From the data below, gather every line that contains the word "derefter".

### INPUT DATA ###

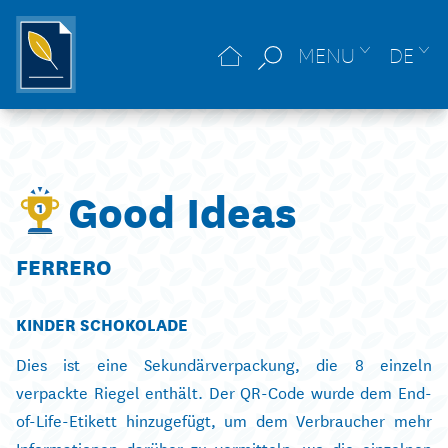
MENU
DE
Good Ideas
FERRERO
KINDER SCHOKOLADE
Dies ist eine Sekundärverpackung, die 8 einzeln
verpackte Riegel enthält. Der QR-Code wurde dem End-
of-Life-Etikett hinzugefügt, um dem Verbraucher mehr
Informationen darüber zu vermitteln, wo die einzelnen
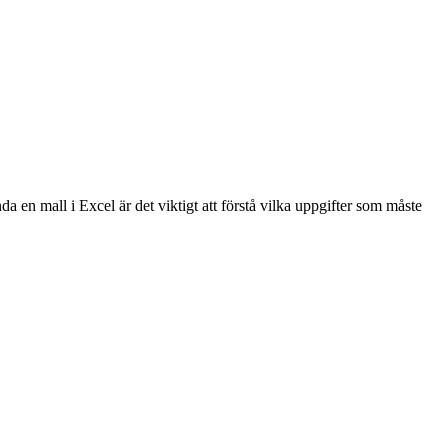
a en mall i Excel är det viktigt att förstå vilka uppgifter som måste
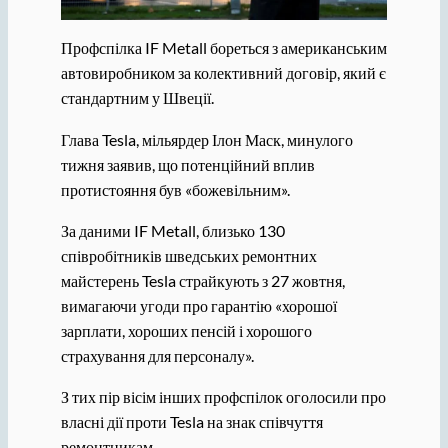
Профспілка IF Metall бореться з американським
автовиробником за колективний договір, який є
стандартним у Швеції.
Глава Tesla, мільярдер Ілон Маск, минулого
тижня заявив, що потенційний вплив
протистояння був «божевільним».
За даними IF Metall, близько 130
співробітників шведських ремонтних
майстерень Tesla страйкують з 27 жовтня,
вимагаючи угоди про гарантію «хорошої
зарплати, хороших пенсій і хорошого
страхування для персоналу».
З тих пір вісім інших профспілок оголосили про
власні дії проти Tesla на знак співчуття
ремонтникам.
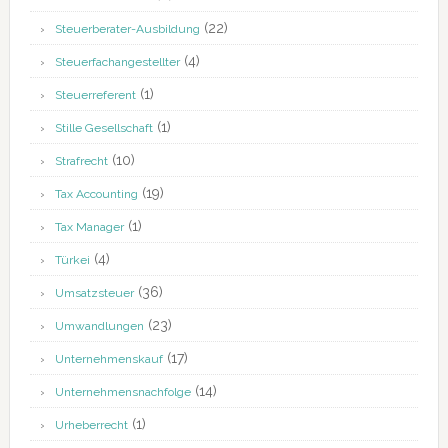
(22)
Steuerberater-Ausbildung
(4)
Steuerfachangestellter
(1)
Steuerreferent
(1)
Stille Gesellschaft
(10)
Strafrecht
(19)
Tax Accounting
(1)
Tax Manager
(4)
Türkei
(36)
Umsatzsteuer
(23)
Umwandlungen
(17)
Unternehmenskauf
(14)
Unternehmensnachfolge
(1)
Urheberrecht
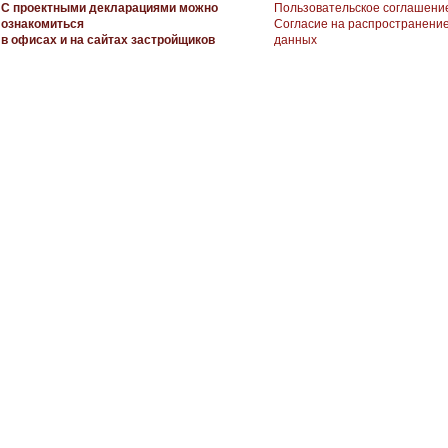
С проектными декларациями можно
Пользовательское соглашени
ознакомиться
Согласие на распространени
в офисах и на сайтах застройщиков
данных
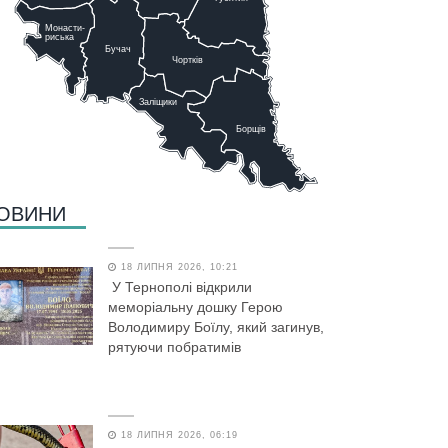
Монасти-
риська
Бучач
Чо
р
тків
Заліщики
Борщів
ОВИНИ
18 ЛИПНЯ 2026, 10:21
У Тернополі відкрили
меморіальну дошку Герою
Володимиру Боїлу, який загинув,
рятуючи побратимів
18 ЛИПНЯ 2026, 06:19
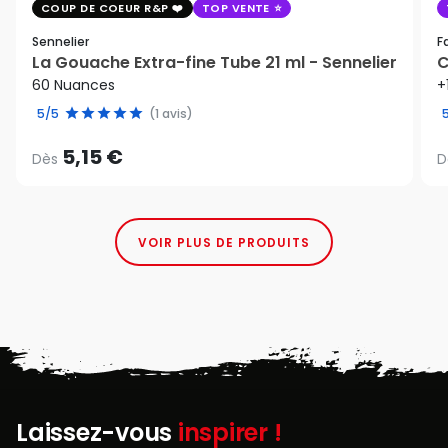
COUP DE COEUR R&P
TOP VENTE
Sennelier
F
La Gouache Extra-fine Tube 21 ml - Sennelier
C
60 Nuances
+
5/5
(1 avis)
5,15 €
Dès
D
VOIR PLUS DE PRODUITS
Laissez-vous
inspirer !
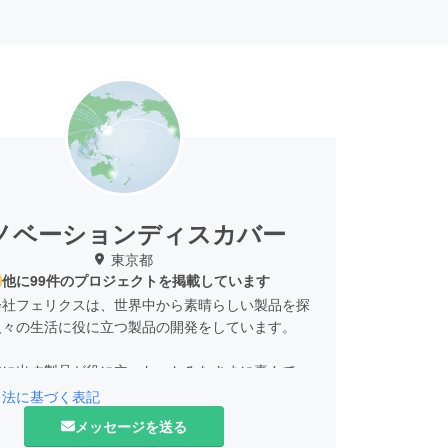
ノベーションディスカバー
東京都
他に99件のプロジェクトを掲載しています
会社フェリクスは、世界中から素晴らしい製品を探
人々の生活に役に立つ製品の開発をしています。
本に出す製品が役に立った、とみなさまに喜んでい
本望です。
引法に基づく表記
メッセージを送る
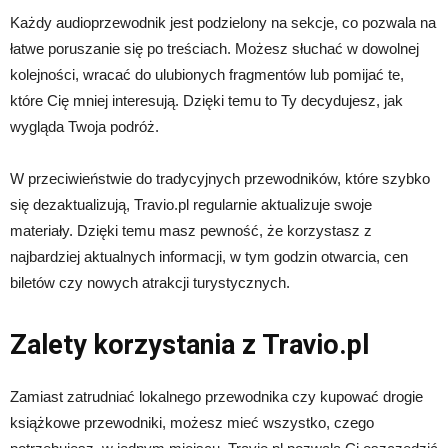
Każdy audioprzewodnik jest podzielony na sekcje, co pozwala na
łatwe poruszanie się po treściach. Możesz słuchać w dowolnej
kolejności, wracać do ulubionych fragmentów lub pomijać te,
które Cię mniej interesują. Dzięki temu to Ty decydujesz, jak
wygląda Twoja podróż.
W przeciwieństwie do tradycyjnych przewodników, które szybko
się dezaktualizują, Travio.pl regularnie aktualizuje swoje
materiały. Dzięki temu masz pewność, że korzystasz z
najbardziej aktualnych informacji, w tym godzin otwarcia, cen
biletów czy nowych atrakcji turystycznych.
Zalety korzystania z Travio.pl
Zamiast zatrudniać lokalnego przewodnika czy kupować drogie
książkowe przewodniki, możesz mieć wszystko, czego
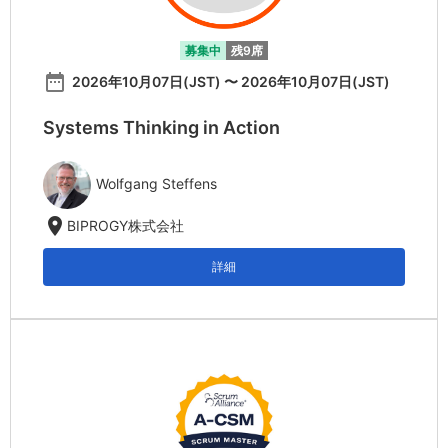
募集中
残9席
date_range
2026年10月07日(JST) 〜 2026年10月07日(JST)
Systems Thinking in Action
Wolfgang Steffens
location_on
BIPROGY株式会社
詳細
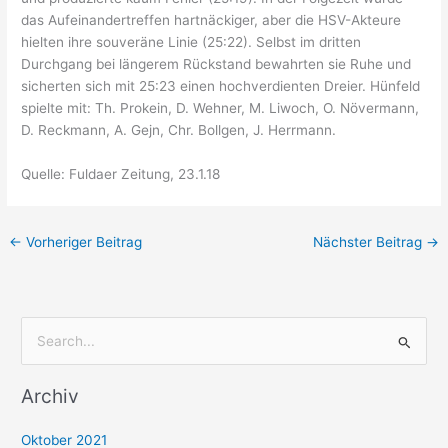
das Aufeinandertreffen hartnäckiger, aber die HSV-Akteure
hielten ihre souveräne Linie (25:22). Selbst im dritten
Durchgang bei längerem Rückstand bewahrten sie Ruhe und
sicherten sich mit 25:23 einen hochverdienten Dreier. Hünfeld
spielte mit: Th. Prokein, D. Wehner, M. Liwoch, O. Növermann,
D. Reckmann, A. Gejn, Chr. Bollgen, J. Herrmann.
Quelle: Fuldaer Zeitung, 23.1.18
←
Vorheriger Beitrag
Nächster Beitrag
→
S
u
Archiv
c
h
Oktober 2021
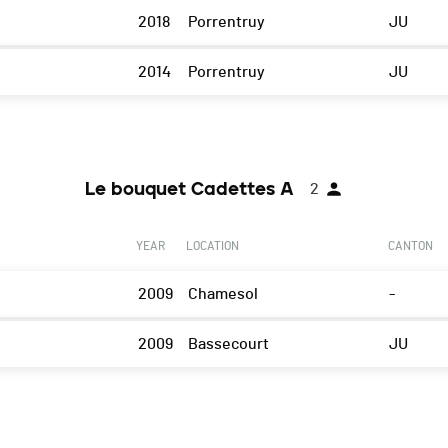
2018
Porrentruy
JU
2014
Porrentruy
JU
Le bouquet Cadettes A
2
YEAR
LOCATION
CANTON
2009
Chamesol
-
2009
Bassecourt
JU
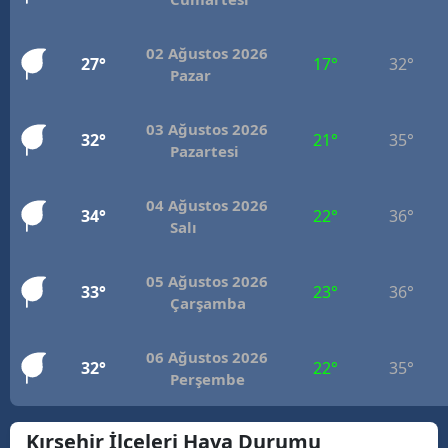
Mersin
02 Ağustos 2026
27°
17°
32°
İstanbul
Pazar
İzmir
03 Ağustos 2026
32°
21°
35°
Pazartesi
Kars
Kastamonu
04 Ağustos 2026
34°
22°
36°
Salı
Kayseri
Kırklareli
05 Ağustos 2026
33°
23°
36°
Çarşamba
Kırşehir
Kocaeli
06 Ağustos 2026
32°
22°
35°
Perşembe
Konya
Kırşehir İlçeleri Hava Durumu
Kütahya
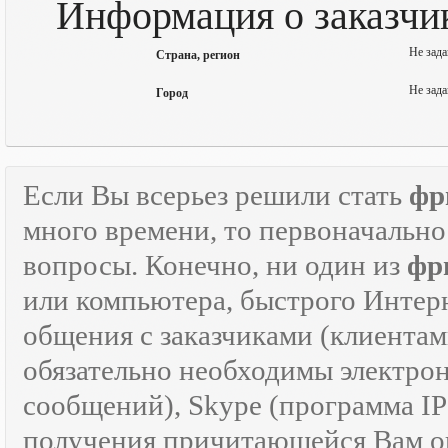
Информация о заказчик
Не зада
Страна, регион
Не зада
Город
Если Вы всерьез решили стать
фр
много времени, то первоначально
вопросы. Конечно, ни один из
фр
или компьютера, быстрого Интер
общения с заказчиками (клиентам
обязательно необходимы электрон
сообщений), Skype (программа I
получения причитающейся Вам оп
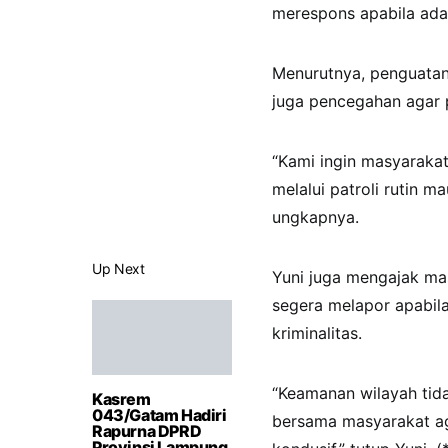
merespons apabila ada 
Menurutnya, penguatan 
juga pencegahan agar p
“Kami ingin masyarakat
melalui patroli rutin 
ungkapnya.
Up Next
Yuni juga mengajak ma
segera melapor apabil
kriminalitas.
“Keamanan wilayah tidak
Kasrem
043/Gatam Hadiri
bersama masyarakat ag
Rapurna DPRD
Provinsi Lampung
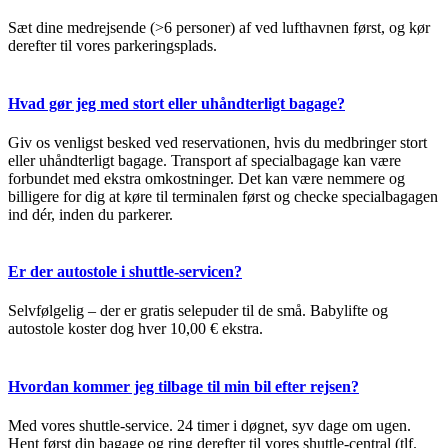
Sæt dine medrejsende (>6 personer) af ved lufthavnen først, og kør
derefter til vores parkeringsplads.
Hvad gør jeg med stort eller uhåndterligt bagage?
Giv os venligst besked ved reservationen, hvis du medbringer stort
eller uhåndterligt bagage. Transport af specialbagage kan være
forbundet med ekstra omkostninger. Det kan være nemmere og
billigere for dig at køre til terminalen først og checke specialbagagen
ind dér, inden du parkerer.
Er der autostole i shuttle-servicen?
Selvfølgelig – der er gratis selepuder til de små. Babylifte og
autostole koster dog hver 10,00 € ekstra.
Hvordan kommer jeg tilbage til min bil efter rejsen?
Med vores shuttle-service. 24 timer i døgnet, syv dage om ugen.
Hent først din bagage og ring derefter til vores shuttle-central (tlf.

###

> OUTPUT FOR THIS TASK
derefter til vores parkeringsplads.
Hent først din bagage og ring derefter til vores shuttle-central (tlf.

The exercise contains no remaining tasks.